MANCHESTER, suaramedeka.com - Usai anak asuhnya hancur lebur di tangan Manchester City, manajer Chelsea Maurizio Sarri tak bisa menjelaskan kekalahan telak timnya. Maklum, Sarri sebelumnya punya feeling bagus sebelum akhirnya kalah dengan sangat buruk.

"Saat ini saya tidak mampu menjelaskannya. Saat ini saya tidak tahu, mungkin kemasukan gol setelah tiga menit menghadapi lawan selevel ini membuat kami sulit untuk terus bermain, tidak seharusnya memberi mereka ruang, jadi kami kesulitan," ucap Maurizio Sarri usai pertandingan.

Chelsea awalnya, dianggap punya peluang untuk menghambat Manchester City dalam laga di Etihad Stadium, Minggu (10/2) malam WIB. Namun, Chelsea malah dihajar enam gol tanpa balas setelah Sergio Aguero mencetak hat-trick keduanya di 2019, sementara tiga gol lain datang dari Raheem Sterling (dua gol) dan Ilkay Gundogan.

"Saat ini saya tidak bisa memahami, karena sepanjang pekan ini feeling saya sangat bagus. Pada saat ini kami punya masalah besar di laga away. Saya tidak tahu kenapa," lanjut Sarri merujuk pada tiga kekalahan dalam enam laga tandang terakhir Chelsea.

Kekalahan dari City pada pekan ke-26 membuat Chelsea gagal masuk lagi ke empat besar. Kondisi yang makin menekan Sarri setelah tak sampai dua pekan lalu mereka dihajar Bournemouth 0-4. Selain itu, posisi Sarri juga makin dispekulasikan karena Chelsea sudah menelan beberapa hasil buruk seperti kekalahan 0-2 atas Arsenal pada akhir Januari lalu.

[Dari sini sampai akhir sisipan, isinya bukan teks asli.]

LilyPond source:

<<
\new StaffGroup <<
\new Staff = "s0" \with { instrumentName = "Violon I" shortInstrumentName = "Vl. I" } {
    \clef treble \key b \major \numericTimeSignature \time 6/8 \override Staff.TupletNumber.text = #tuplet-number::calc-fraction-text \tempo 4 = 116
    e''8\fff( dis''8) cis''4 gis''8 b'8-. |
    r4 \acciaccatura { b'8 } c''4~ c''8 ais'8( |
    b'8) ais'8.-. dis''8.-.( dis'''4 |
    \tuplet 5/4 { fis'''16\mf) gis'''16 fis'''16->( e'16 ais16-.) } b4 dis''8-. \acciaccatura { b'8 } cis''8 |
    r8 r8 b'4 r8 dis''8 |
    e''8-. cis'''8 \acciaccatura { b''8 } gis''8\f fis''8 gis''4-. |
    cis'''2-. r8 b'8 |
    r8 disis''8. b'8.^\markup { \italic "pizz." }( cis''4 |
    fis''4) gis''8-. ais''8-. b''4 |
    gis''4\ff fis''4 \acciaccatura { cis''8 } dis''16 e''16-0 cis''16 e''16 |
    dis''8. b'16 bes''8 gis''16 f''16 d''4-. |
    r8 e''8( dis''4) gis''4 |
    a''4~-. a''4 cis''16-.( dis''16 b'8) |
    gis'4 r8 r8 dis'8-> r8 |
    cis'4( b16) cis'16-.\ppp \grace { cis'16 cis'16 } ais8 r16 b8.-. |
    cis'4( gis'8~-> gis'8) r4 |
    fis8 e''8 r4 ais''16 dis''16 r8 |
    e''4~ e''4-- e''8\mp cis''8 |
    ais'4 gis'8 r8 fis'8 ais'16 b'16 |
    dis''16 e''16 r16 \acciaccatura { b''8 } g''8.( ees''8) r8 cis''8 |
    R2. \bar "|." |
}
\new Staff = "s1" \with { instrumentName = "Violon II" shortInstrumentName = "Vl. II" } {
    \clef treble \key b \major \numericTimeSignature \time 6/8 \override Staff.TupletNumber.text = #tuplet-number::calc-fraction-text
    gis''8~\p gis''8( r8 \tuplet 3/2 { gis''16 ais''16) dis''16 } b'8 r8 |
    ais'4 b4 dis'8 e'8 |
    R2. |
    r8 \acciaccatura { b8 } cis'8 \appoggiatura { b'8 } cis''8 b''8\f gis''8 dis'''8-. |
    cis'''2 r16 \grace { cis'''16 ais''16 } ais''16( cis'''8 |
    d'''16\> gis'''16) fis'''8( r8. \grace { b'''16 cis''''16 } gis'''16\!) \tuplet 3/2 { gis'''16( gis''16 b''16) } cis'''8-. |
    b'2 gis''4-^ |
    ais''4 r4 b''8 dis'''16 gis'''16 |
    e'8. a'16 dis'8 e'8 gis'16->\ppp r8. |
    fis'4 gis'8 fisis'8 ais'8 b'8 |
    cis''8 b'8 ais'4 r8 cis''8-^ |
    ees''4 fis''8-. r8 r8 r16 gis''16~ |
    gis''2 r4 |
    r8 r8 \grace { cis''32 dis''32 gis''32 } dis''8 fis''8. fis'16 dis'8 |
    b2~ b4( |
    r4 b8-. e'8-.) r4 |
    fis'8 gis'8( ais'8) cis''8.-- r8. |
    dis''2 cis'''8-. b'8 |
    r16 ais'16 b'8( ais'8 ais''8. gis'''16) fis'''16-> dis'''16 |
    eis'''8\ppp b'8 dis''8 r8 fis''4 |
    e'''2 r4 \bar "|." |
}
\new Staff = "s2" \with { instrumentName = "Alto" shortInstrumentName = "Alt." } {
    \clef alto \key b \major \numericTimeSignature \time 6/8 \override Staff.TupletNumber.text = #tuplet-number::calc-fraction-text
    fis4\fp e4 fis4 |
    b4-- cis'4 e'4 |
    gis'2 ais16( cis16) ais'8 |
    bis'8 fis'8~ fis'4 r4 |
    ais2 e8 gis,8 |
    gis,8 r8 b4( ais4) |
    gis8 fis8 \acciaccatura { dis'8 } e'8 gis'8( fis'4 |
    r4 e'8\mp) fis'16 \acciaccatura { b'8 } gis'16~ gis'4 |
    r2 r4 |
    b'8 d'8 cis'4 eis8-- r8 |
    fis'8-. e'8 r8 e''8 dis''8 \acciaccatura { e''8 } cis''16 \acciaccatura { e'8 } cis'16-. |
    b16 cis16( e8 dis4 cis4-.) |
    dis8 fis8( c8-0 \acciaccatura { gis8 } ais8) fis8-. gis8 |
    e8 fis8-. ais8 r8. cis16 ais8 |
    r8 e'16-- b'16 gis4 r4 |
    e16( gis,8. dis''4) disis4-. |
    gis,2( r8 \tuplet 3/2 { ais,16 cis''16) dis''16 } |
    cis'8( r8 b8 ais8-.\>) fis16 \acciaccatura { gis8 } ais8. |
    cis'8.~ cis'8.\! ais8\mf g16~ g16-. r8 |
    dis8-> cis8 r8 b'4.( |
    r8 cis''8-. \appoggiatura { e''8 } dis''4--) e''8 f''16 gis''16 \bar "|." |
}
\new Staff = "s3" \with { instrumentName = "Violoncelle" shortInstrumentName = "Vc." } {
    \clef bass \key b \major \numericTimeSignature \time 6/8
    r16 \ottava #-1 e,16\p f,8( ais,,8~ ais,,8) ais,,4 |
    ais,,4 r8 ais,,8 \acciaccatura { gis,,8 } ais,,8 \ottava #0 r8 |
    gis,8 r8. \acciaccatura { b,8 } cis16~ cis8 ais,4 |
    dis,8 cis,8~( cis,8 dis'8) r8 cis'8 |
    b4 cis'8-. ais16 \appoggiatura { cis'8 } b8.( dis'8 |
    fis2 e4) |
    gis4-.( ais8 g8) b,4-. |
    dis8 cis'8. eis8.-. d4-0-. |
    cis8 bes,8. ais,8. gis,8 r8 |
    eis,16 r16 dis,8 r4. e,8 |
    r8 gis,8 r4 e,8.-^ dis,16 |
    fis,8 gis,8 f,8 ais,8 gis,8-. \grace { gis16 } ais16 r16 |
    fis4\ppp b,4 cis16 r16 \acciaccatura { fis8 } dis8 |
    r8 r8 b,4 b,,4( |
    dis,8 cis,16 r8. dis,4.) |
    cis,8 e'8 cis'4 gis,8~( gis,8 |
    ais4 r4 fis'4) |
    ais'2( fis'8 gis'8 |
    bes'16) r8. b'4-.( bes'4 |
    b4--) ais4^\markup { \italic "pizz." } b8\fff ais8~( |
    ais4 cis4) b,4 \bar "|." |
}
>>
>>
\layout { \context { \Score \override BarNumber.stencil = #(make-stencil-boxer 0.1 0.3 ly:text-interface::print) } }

"Saya pikir itu benar (saya sedang diawasi oleh manajemen klub). Saya yang bertanggung jawab atas tim, jadi itu benar. Saya tidak tahu (soal masa depan), Anda harus bertanya ke klub. Saya khawatir dengan tim saya, performa mereka, tapi soal pekerjaan memang selalu berisiko. Jadi saya tidak khawatir soal pekerjaan. Anda harus bertanya pada klub," lanjutnya.

Atas beberapa hasil buruk di 2019, Sarri, oleh beberapa rumah taruhan di Eropa, ditempatkan di posisi teratas sebagai manajer yang bakal segera dipecat. Salah satu kandidat penggantinya adalah Gianfranco Zola yang kini menjabat assisten manajer.